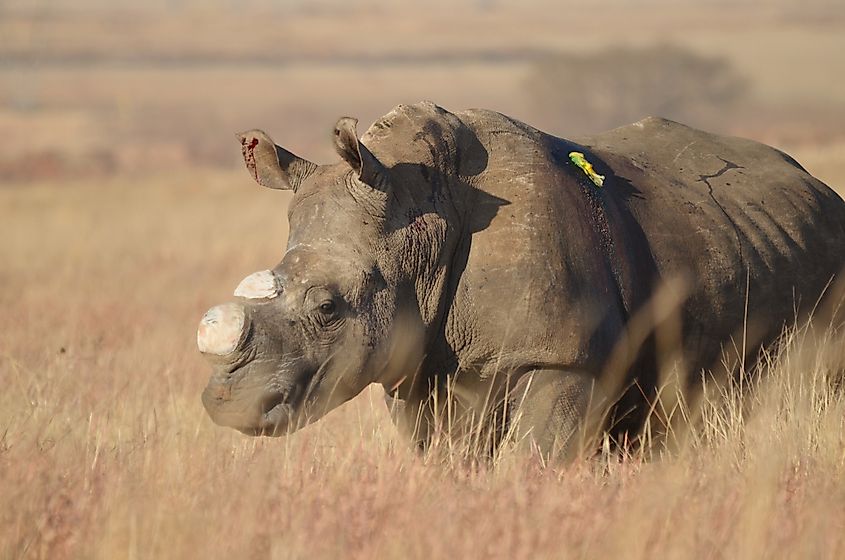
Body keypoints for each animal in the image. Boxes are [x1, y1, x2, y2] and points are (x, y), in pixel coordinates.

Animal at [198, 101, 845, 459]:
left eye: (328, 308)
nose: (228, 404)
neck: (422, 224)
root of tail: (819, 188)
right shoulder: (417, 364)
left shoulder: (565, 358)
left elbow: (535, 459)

++++

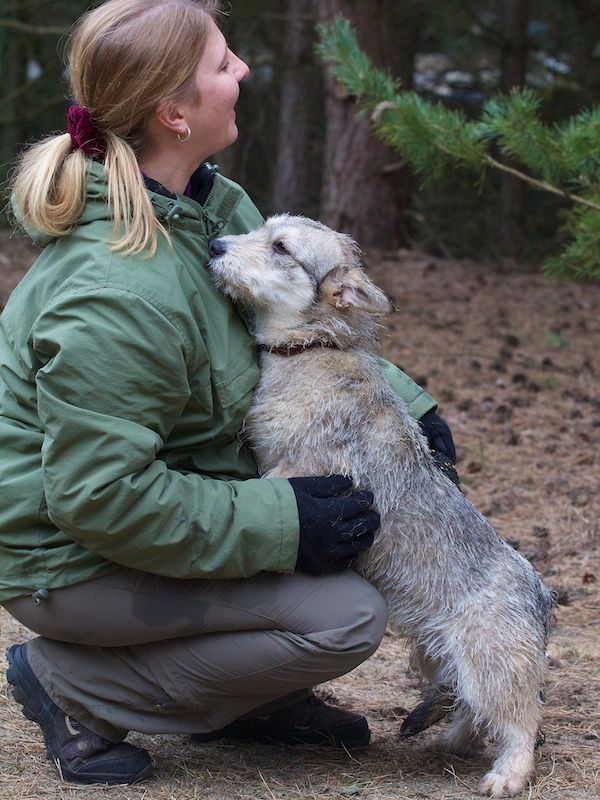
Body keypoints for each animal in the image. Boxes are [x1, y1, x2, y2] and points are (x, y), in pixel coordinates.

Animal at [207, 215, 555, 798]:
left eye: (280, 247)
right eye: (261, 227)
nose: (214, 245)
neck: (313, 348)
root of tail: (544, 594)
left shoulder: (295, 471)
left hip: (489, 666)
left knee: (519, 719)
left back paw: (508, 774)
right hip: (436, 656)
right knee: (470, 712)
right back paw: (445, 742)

++++

Using the material above, transcribe exactly the lines from the line with "left eye: (328, 308)" to the line with "left elbow: (535, 459)"; both count, and nothing else goes in.

left eye: (328, 308)
nose: (228, 404)
neck: (422, 224)
root of tail: (819, 188)
right shoulder: (417, 364)
left shoulder: (565, 358)
left elbow: (535, 459)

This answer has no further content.